Justice Access – The Magistrates’ Registry is the latest database created by the AIS organization promoting open data for Albania.

The Data Mining Magistrate’s Register is designed to increase access and public trust in the Critical Reform in the Judicial System.

At the invitation of the National Democratic Institute NDI Montenegro, this Civil Society Initiative for Improving Access, Control, and Public Trust in Justice was presented on December 8 at an International Learning Event focusing on the exchange of knowledge and experiences regarding the Open Government Partnership (OGP).

Project Director Aranita Brahaj explained how AIS has contributed by creating this essential instrument to improve public access, control, and trust in the Justice Reform and Justice Institutions, probing into the integrity of Magistrates after the Reform.

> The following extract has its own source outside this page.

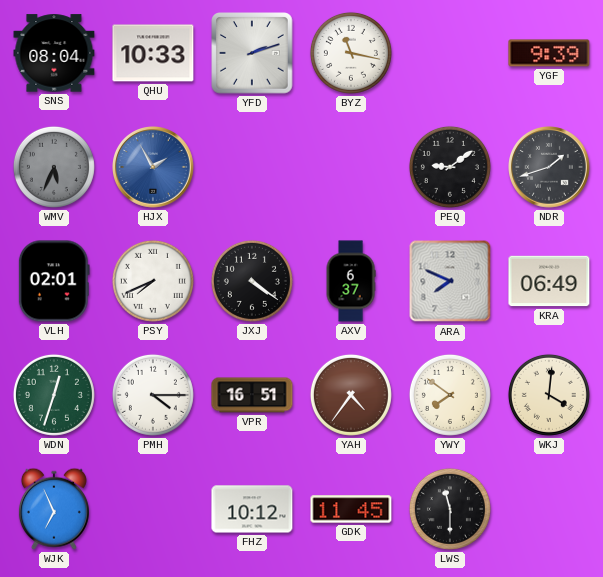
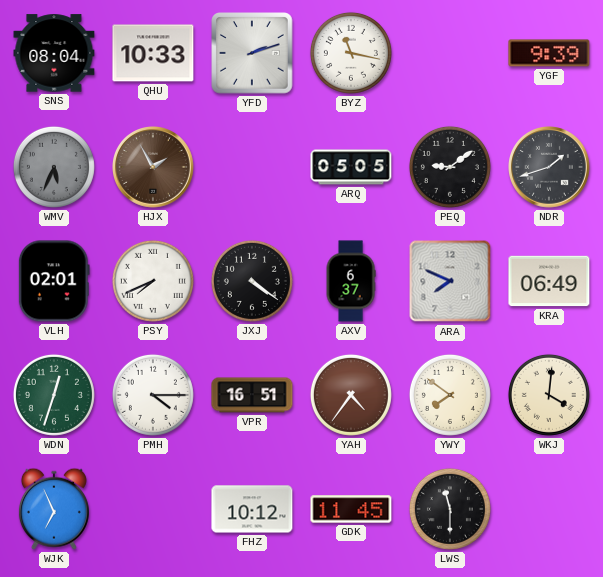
HJX dial: blue -> brown
ARQ: none -> 05:05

The Magistrates’ Registry involves creating a Passport with data and documents for each judge, prosecutor and justice official.

The information provides public access to familiarize themselves with the profile, integrity, career, performance, and aspects of professionalism, ensuring control over the integrity of the Magistrates.

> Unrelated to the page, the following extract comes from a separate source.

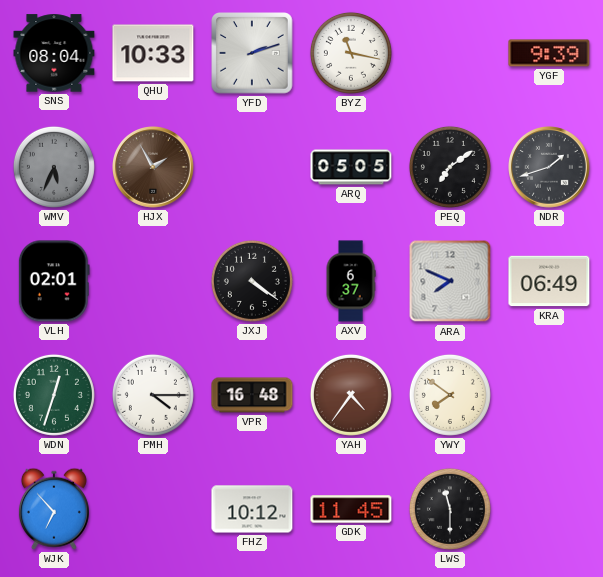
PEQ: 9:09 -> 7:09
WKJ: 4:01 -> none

Similarly, profiles have been established for the new institutions of justice, where the catalogue displays all decisions and documents related to the institution and decision-making.

Every day, citizens click on the Passports of judges and prosecutors investigating corrupt affairs of high-ranking officials already under accusation. Beneficiaries of Enhanced Access to Magistrates’ and Justice Institutions’ Data and Documents include media representatives, justice system employees, academics, organizations, and the general public.

As part of the activities of this project, AIS has prepared a Policy Paper on Legal Regulations and Practices that the new institutions of justice have established regarding access. This policy document reviews current practices and provides conclusions and recommendations for the future.

The Magistrates’ Registry is an activity of the project with the financial support of the Commission for Democracy’s Small Grants Program in the US Embassy in Tirana. The opinions, findings, conclusions, and recommendations expressed are those of the authors and do not necessarily reflect those of the State Department.